Note: This is part 3 of a series on Crowbar and Cloud Foundry and integrating the two. If you haven’t yet, please go back and read part 1 and 2.

Over the last few days I’ve introduced you to Crowbarand Cloud Foundry. Both are fairly new tools in the web/cloud/DevOps orbit, and worth taking a look at, or even better, getting involved in the community efforts to flesh them out into full-featured pieces of kit that are easier to use, more stable, and closer to turnkey. Are either one ready for production? Oh heck yeah, but you’ll have to be able to read the code and follow it well in order to figure out what either project’s doing under the hood: they’re both real new, and the documentation (and architecture, when it comes right down to it) are still being written.

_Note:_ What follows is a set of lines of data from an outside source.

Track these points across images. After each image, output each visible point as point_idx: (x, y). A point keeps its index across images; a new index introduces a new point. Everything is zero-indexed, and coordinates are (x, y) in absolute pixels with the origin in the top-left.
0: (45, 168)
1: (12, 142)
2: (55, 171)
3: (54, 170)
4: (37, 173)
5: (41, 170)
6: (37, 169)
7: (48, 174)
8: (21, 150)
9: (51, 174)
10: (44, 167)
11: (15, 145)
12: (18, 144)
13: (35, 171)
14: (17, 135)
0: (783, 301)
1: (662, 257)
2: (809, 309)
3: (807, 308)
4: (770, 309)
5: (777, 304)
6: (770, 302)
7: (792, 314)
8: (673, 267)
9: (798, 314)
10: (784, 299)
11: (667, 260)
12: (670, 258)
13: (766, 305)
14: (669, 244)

So where are these projects going?

Let’s start with Cloud Foundry:

Cloud Foundry works, right now. It’s rough around the edges yet, and there’s still some tooling and packaging that needs to be done to make it easier to run on your own infrastructure, but the bones are very solid and they work. VMWare is actively engaging partners to help expand the capabilities of the platform. Through its Community Leads program, the project has already gained application support for Python and PHP applications.

Just yesterday, the CF project announced Cloud Foundry Micro, which is a VMWare appliance image that you can use to set up a development box on your desktop. This is a neatly packaged box that allows you to test your applications before you deploy them into the Cloud Foundry PaaS. This is cool, but a little limited: it doesn’t yet support PHP and Python, and it’s a bit of a black box. Great for developers, but if you want to crack the hood and see the shiny engine, you’ll need to roll your own.

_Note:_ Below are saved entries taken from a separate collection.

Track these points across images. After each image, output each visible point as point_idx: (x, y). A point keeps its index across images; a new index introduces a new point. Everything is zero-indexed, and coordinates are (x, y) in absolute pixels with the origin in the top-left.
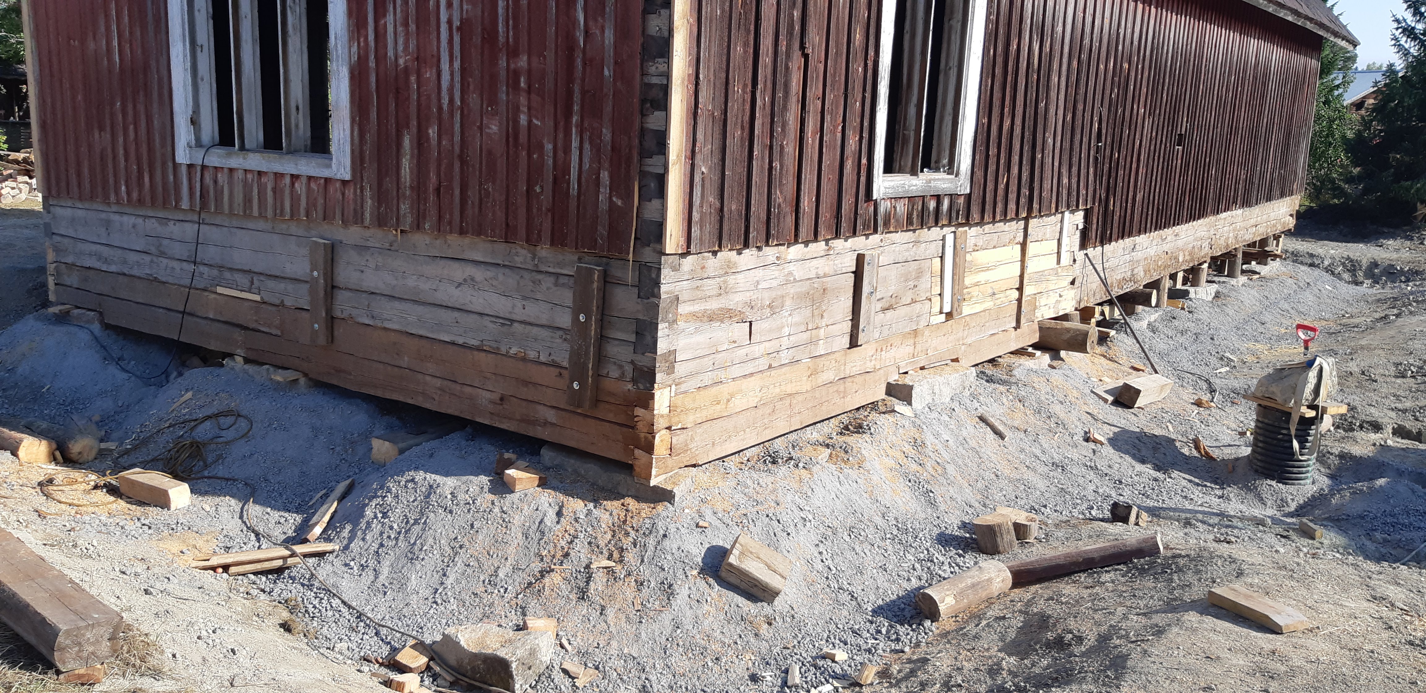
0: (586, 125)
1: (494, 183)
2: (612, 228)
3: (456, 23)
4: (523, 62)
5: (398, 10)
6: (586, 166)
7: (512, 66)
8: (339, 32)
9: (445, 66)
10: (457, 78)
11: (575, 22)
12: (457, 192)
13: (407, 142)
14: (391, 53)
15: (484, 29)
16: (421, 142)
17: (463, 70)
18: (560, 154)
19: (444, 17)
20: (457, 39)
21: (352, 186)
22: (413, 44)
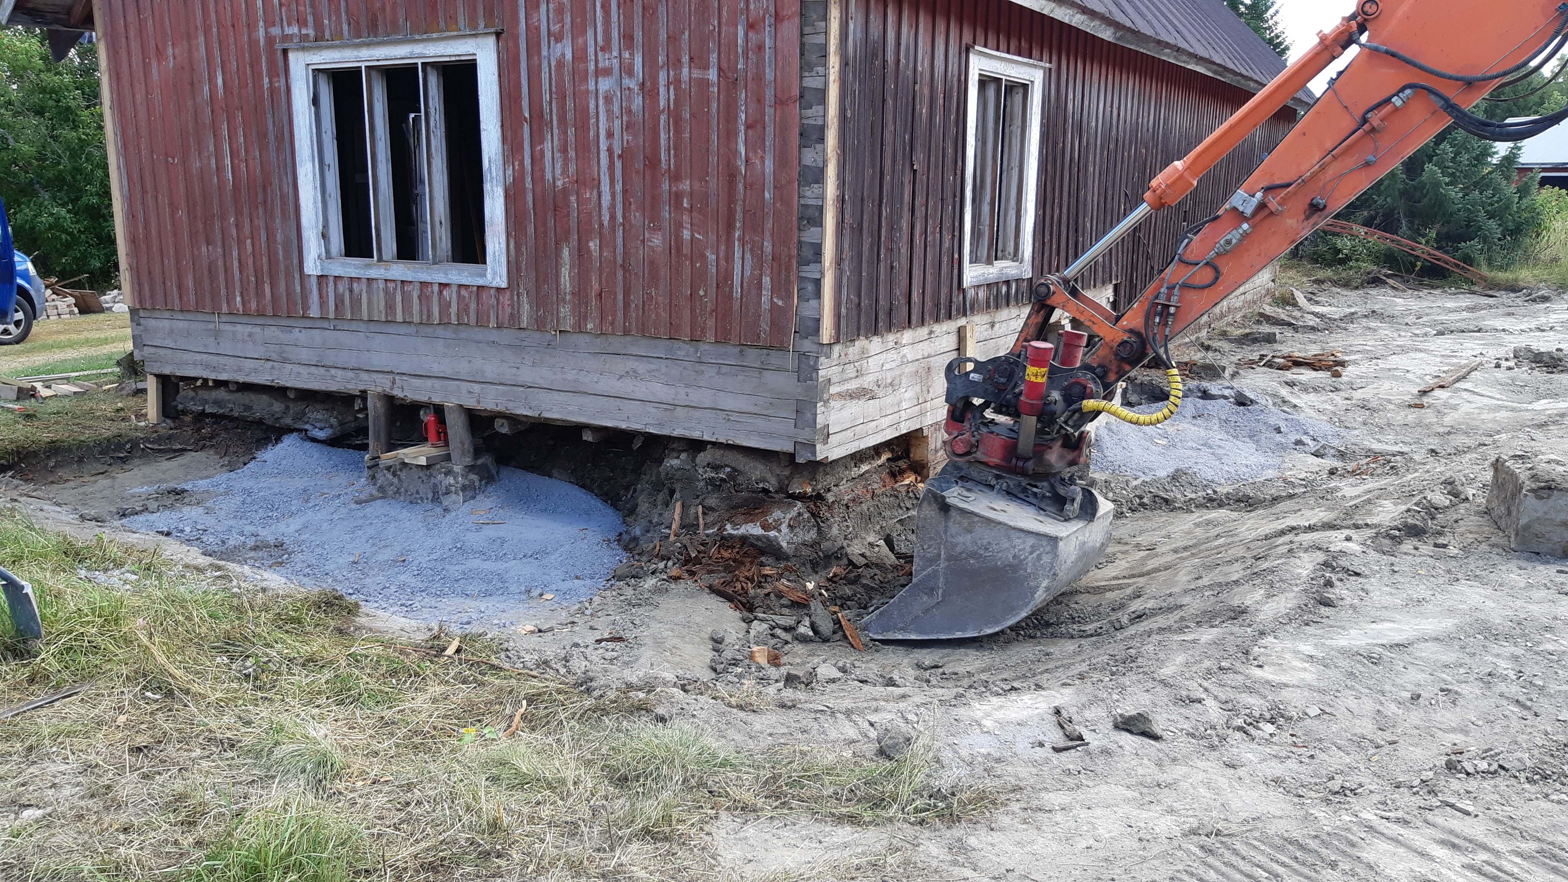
0: (747, 238)
1: (656, 289)
2: (773, 323)
3: (618, 151)
4: (685, 186)
5: (556, 138)
6: (747, 273)
7: (674, 189)
8: (493, 157)
9: (605, 187)
10: (619, 198)
11: (736, 152)
12: (620, 297)
13: (566, 253)
14: (549, 176)
15: (645, 157)
16: (581, 252)
17: (625, 191)
18: (723, 262)
19: (603, 146)
20: (618, 165)
21: (508, 293)
22: (572, 168)
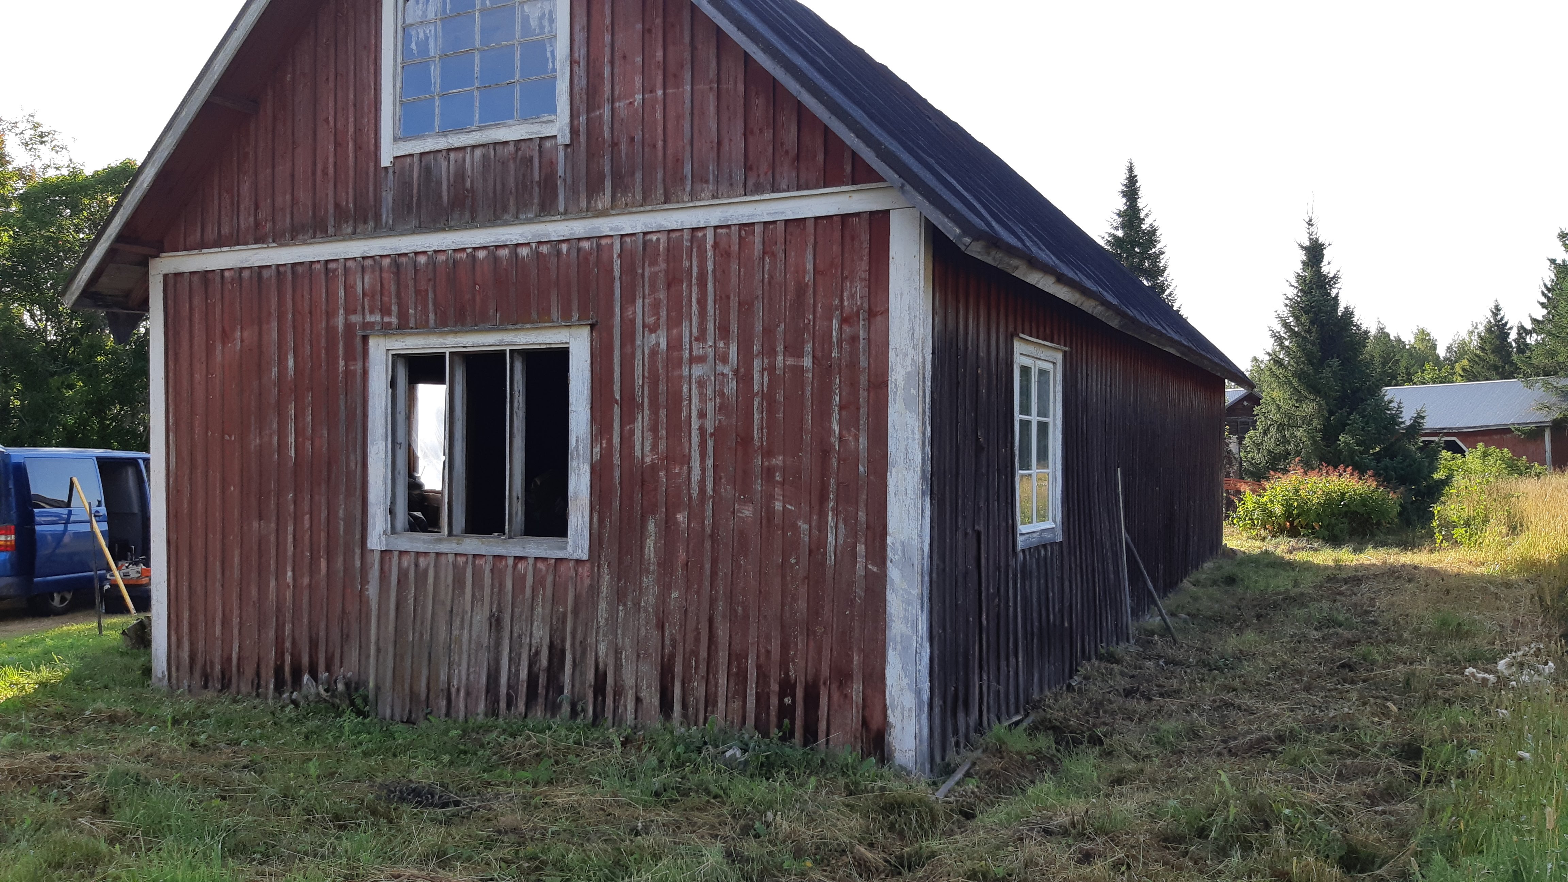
0: (840, 508)
1: (746, 556)
2: (867, 590)
3: (710, 429)
4: (778, 461)
5: (646, 419)
6: (841, 540)
7: (766, 463)
8: (581, 436)
9: (696, 463)
10: (710, 472)
11: (830, 430)
12: (708, 566)
13: (651, 525)
14: (638, 453)
15: (737, 435)
16: (668, 526)
17: (715, 466)
18: (815, 532)
19: (695, 424)
20: (710, 442)
21: (588, 565)
22: (662, 446)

You can do that (sort of) with the older developer instance installer, which was documented in my last article. (Link’s here for convenience.) Very soon, VMWare will be releasing more robust Chef cookbooks that hopefully will come closer to a production style install library. The cookbooks inside that install package were the basis of the pending Cloud Foundry barclamp.

Since there are now three beta PaaS products based on Cloud Foundry, the future is looking bright. It’s fully open source, and you can either use it or help build it.

So what about Crowbar?

I’m glad you asked! Crowbar is a much lower-level tool on the stack (Your users and/or customers will never see it!) and is being put together by a smaller team (for now), but it solves a very interesting problem (how do you go from a rack of powered-down servers to a running infrastructure?) and is just beginning an important shift in focus.

Crowbar, as we’ve seen before, was originally written to do one thing: install OpenStack on Dell hardware. Very soon, it will begin to install other application stacks (Cloud Foundry, to start) and is opening up to be more easily extendable. CentOS/RHEL support is in the works for client nodes (currently, only Ubuntu Maverick is supported). The initial code has been committed to enable third-party barclamps. There are a small handful of community developers, and (I’ve been assured) the door is open for more. Fork the project on github, read the docs (I’ve got some more here), and start hacking.

Bonus: I’m documenting how to create your own barclamp and the lessons I’ve learned so far. As I write this, it’s a blank page. By the time I’m done , you’ll be able to make a barclamp to deploy your own application by following my instructions.